▸ **Problem requirements**
Transcribe each text line of the records below word for word, leaving the pictures out of your answer.

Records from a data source
========================================================================

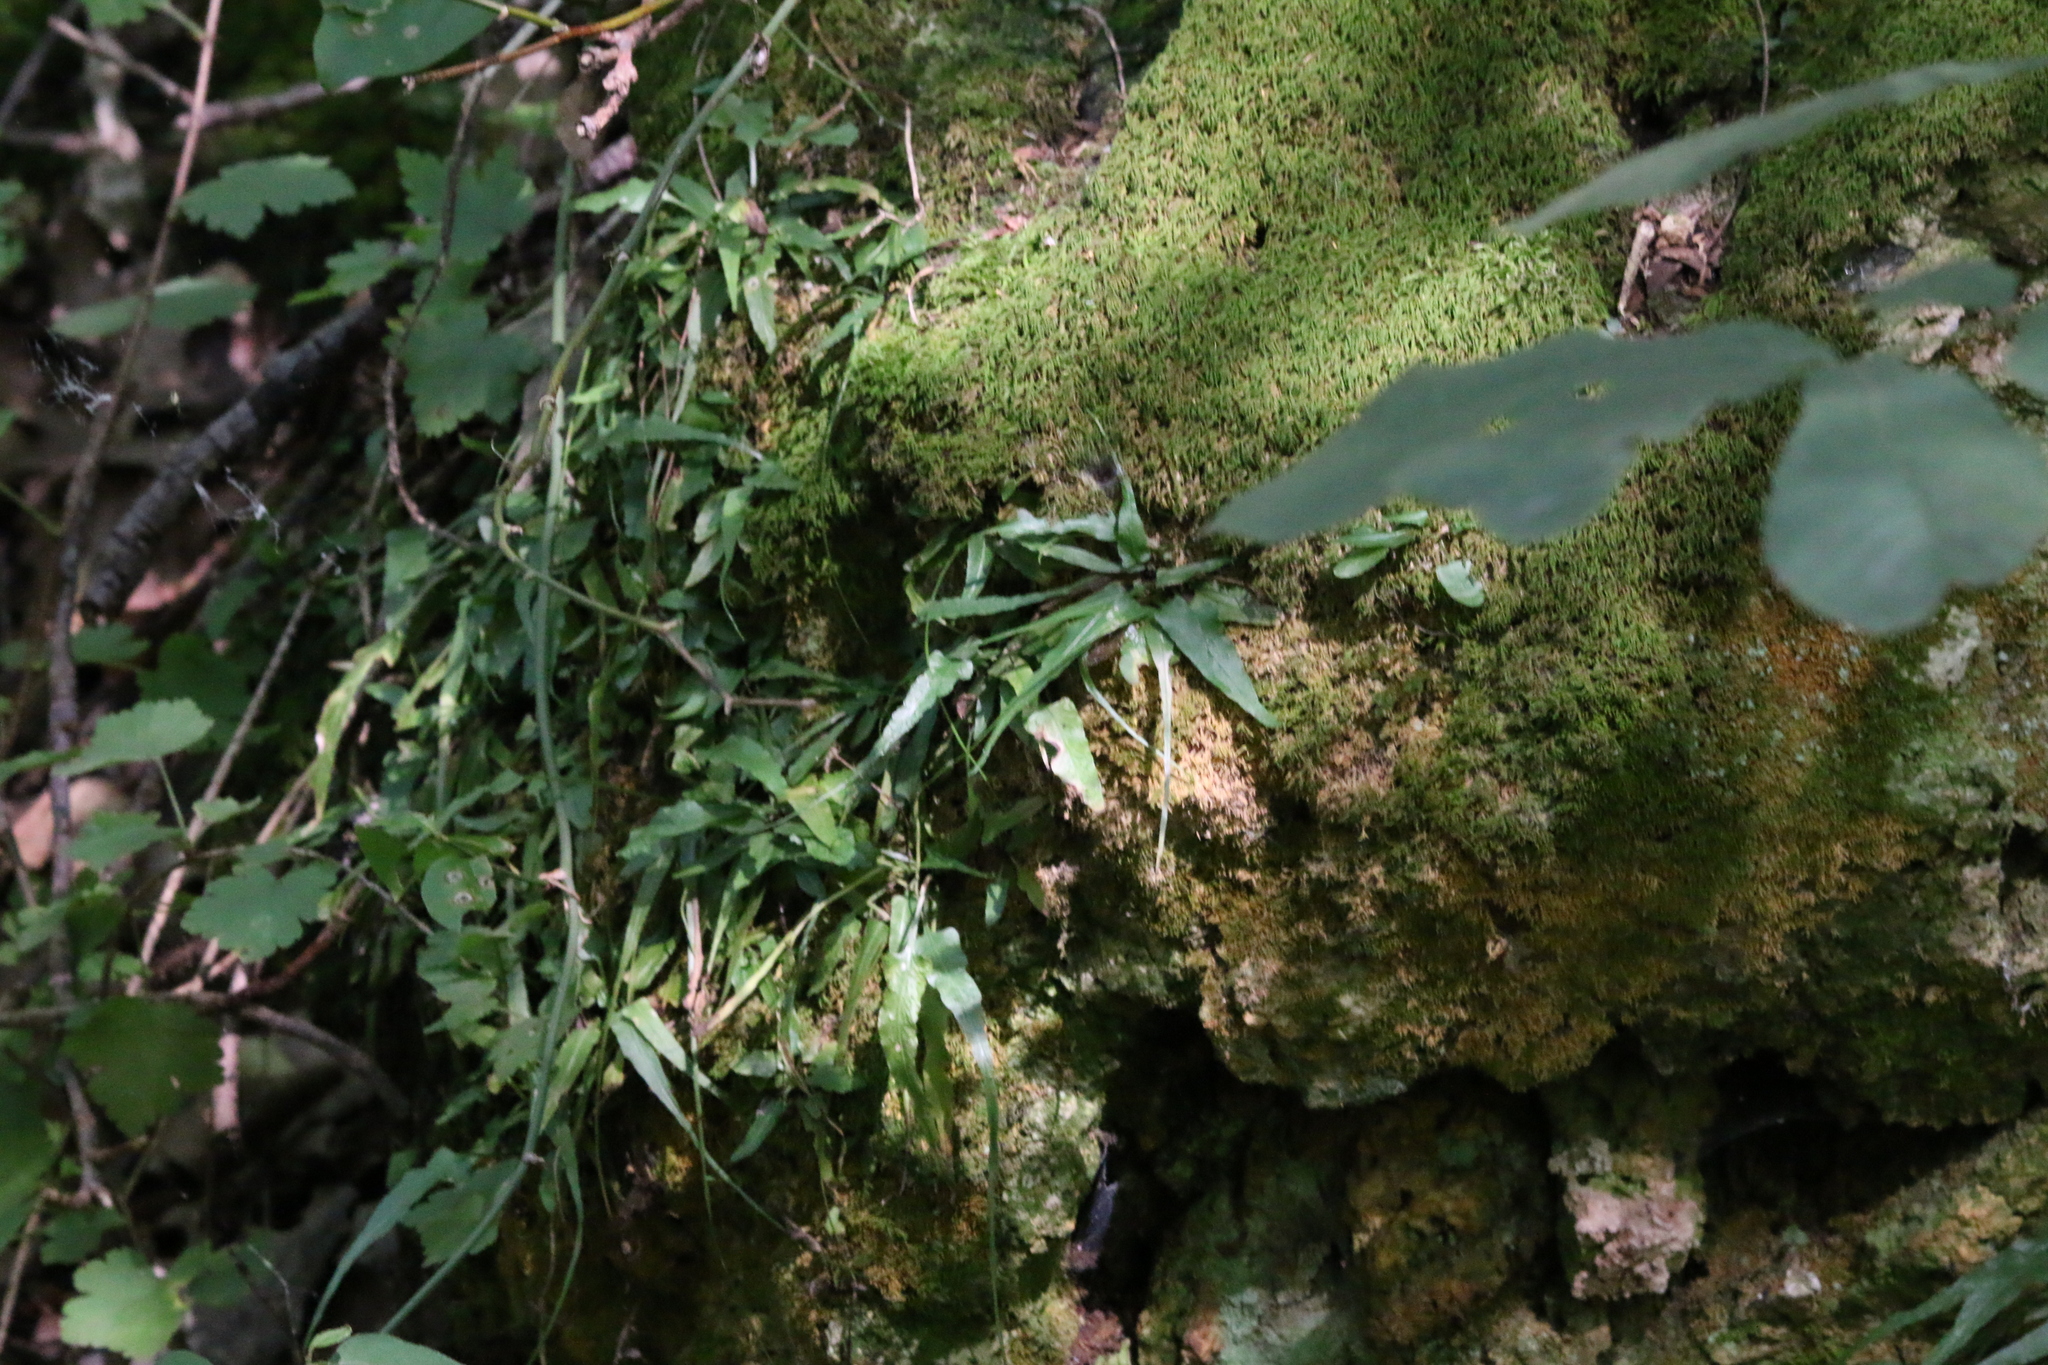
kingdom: Plantae
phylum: Tracheophyta
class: Polypodiopsida
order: Polypodiales
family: Aspleniaceae
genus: Asplenium
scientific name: Asplenium rhizophyllum
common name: Walking fern
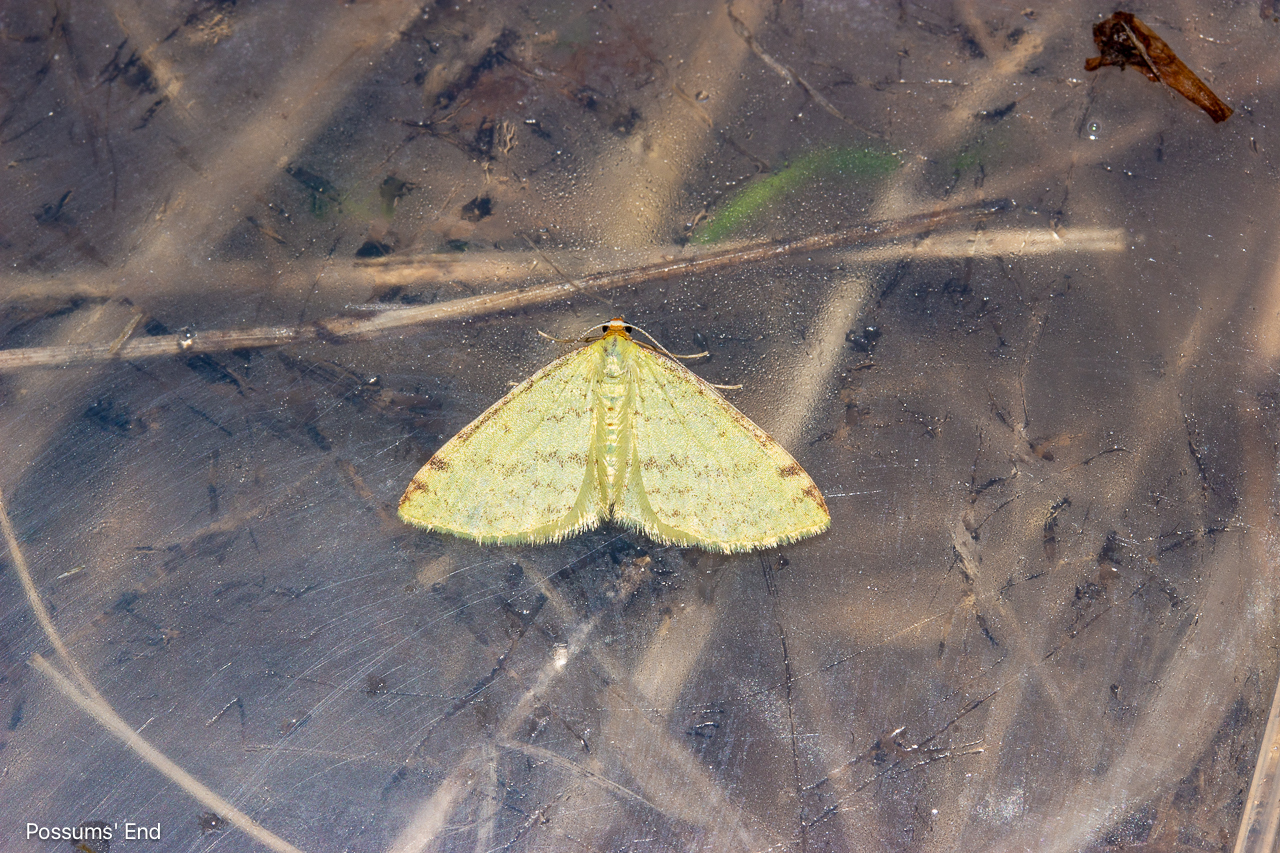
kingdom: Animalia
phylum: Arthropoda
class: Insecta
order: Lepidoptera
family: Geometridae
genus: Epiphryne
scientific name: Epiphryne undosata
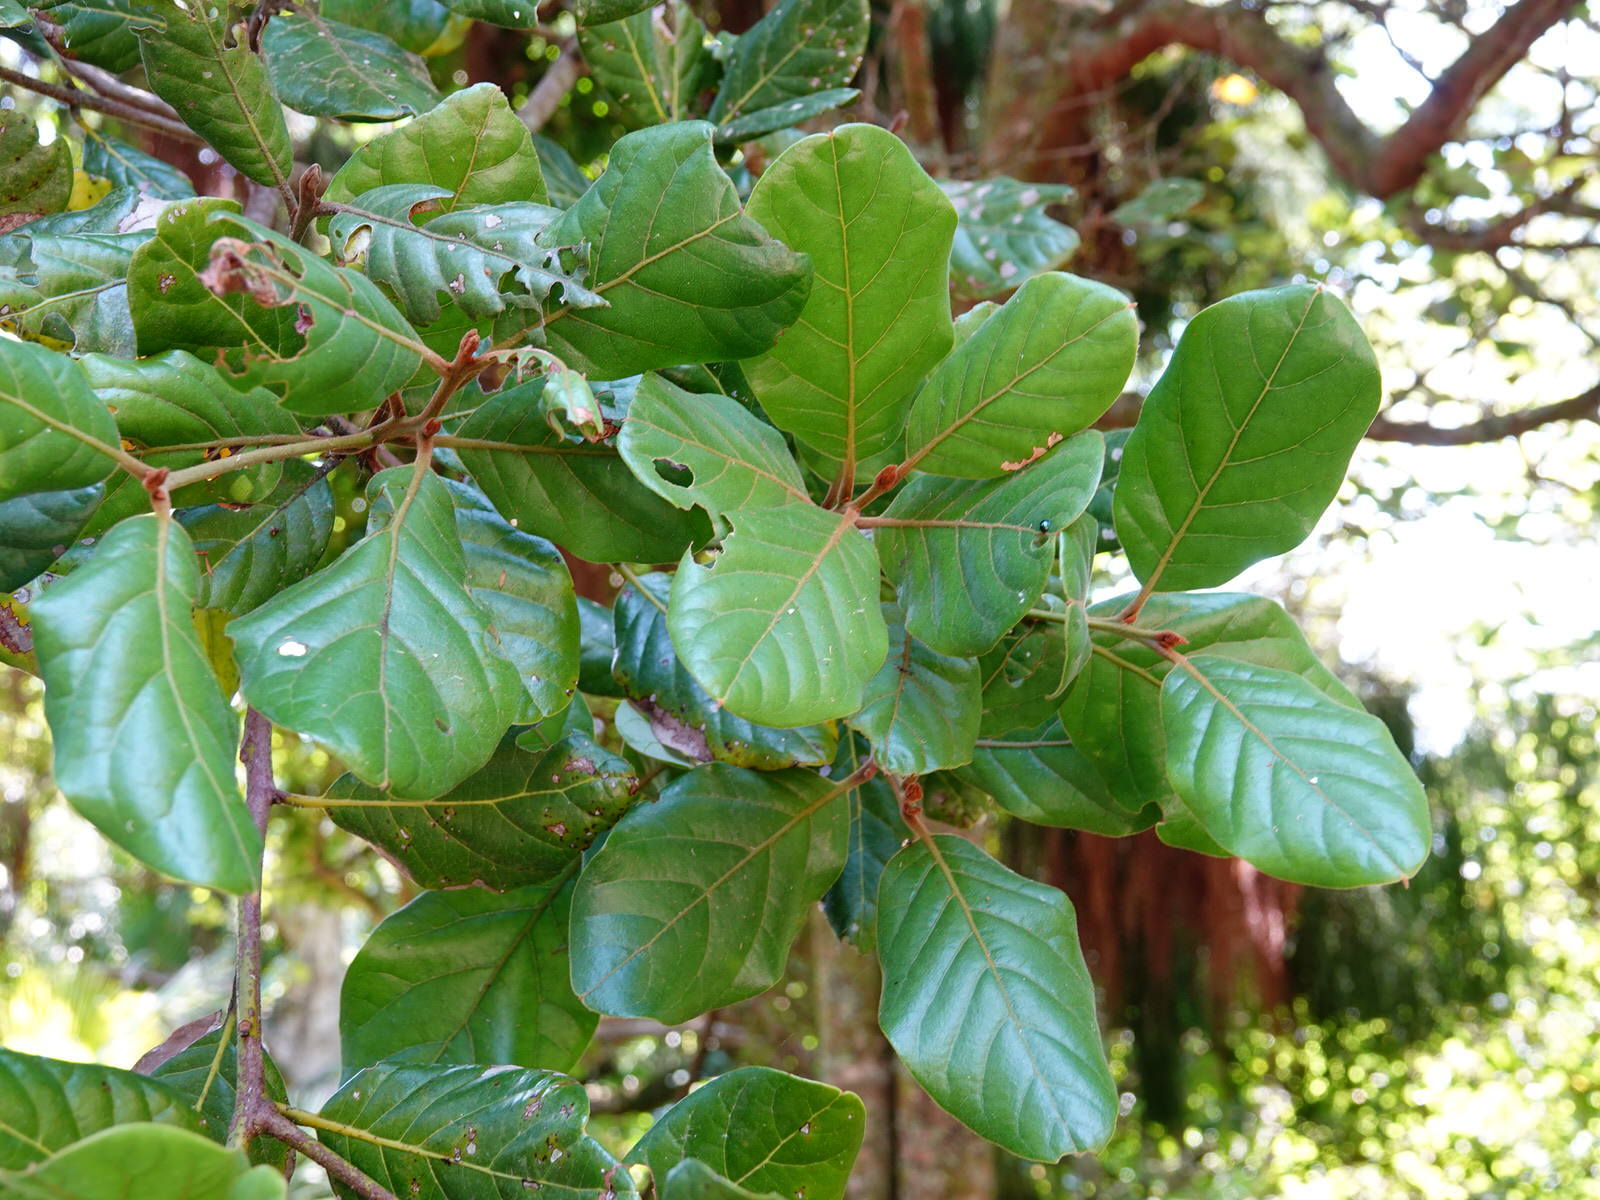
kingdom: Plantae
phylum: Tracheophyta
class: Magnoliopsida
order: Laurales
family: Lauraceae
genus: Beilschmiedia
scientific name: Beilschmiedia tarairi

========================================================================

▸ **Answer to this task**
kingdom: Plantae
phylum: Tracheophyta
class: Polypodiopsida
order: Polypodiales
family: Aspleniaceae
genus: Asplenium
scientific name: Asplenium rhizophyllum
common name: Walking fern
kingdom: Animalia
phylum: Arthropoda
class: Insecta
order: Lepidoptera
family: Geometridae
genus: Epiphryne
scientific name: Epiphryne undosata
kingdom: Plantae
phylum: Tracheophyta
class: Magnoliopsida
order: Laurales
family: Lauraceae
genus: Beilschmiedia
scientific name: Beilschmiedia tarairi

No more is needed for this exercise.